Dataset entries:
-- Opening Marker --

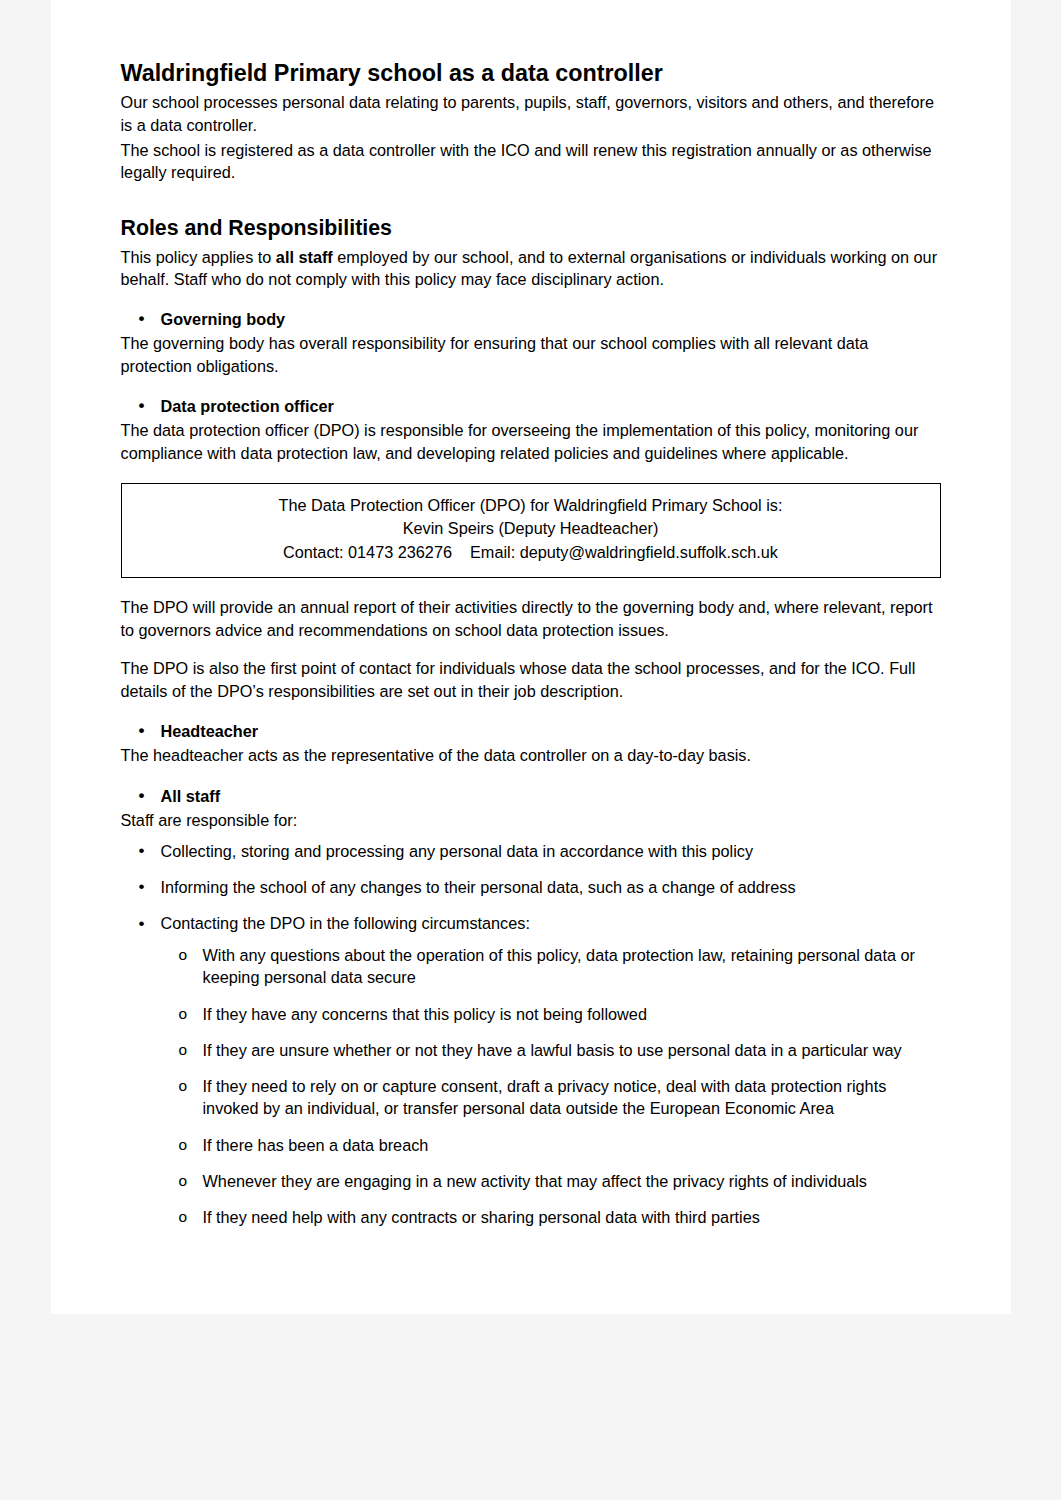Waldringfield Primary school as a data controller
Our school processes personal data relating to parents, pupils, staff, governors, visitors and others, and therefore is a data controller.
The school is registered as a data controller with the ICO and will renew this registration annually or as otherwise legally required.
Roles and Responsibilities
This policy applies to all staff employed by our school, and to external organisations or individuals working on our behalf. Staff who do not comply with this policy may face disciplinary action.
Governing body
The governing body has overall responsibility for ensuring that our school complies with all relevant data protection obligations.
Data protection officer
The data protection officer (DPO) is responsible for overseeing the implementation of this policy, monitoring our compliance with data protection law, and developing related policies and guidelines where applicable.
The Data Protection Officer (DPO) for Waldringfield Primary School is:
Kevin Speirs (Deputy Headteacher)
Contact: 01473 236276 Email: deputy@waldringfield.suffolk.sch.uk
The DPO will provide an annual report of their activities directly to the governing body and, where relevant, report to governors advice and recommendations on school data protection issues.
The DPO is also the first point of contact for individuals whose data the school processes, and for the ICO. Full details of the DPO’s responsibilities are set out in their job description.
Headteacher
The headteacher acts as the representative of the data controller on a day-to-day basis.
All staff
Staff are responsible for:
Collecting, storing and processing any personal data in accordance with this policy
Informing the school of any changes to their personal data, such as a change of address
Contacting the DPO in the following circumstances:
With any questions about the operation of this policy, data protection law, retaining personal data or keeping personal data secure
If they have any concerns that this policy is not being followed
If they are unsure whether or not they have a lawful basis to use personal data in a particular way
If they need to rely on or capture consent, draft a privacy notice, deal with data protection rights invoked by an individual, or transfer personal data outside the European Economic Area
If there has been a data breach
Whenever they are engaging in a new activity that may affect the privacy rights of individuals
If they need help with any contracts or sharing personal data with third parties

-- Closing Marker --

Set down, exactly as they appear above, all lines from the one that has "Informing the school" down to the one that has "If they have", including those two and no others.

Informing the school of any changes to their personal data, such as a change of address
Contacting the DPO in the following circumstances:
With any questions about the operation of this policy, data protection law, retaining personal data or keeping personal data secure
If they have any concerns that this policy is not being followed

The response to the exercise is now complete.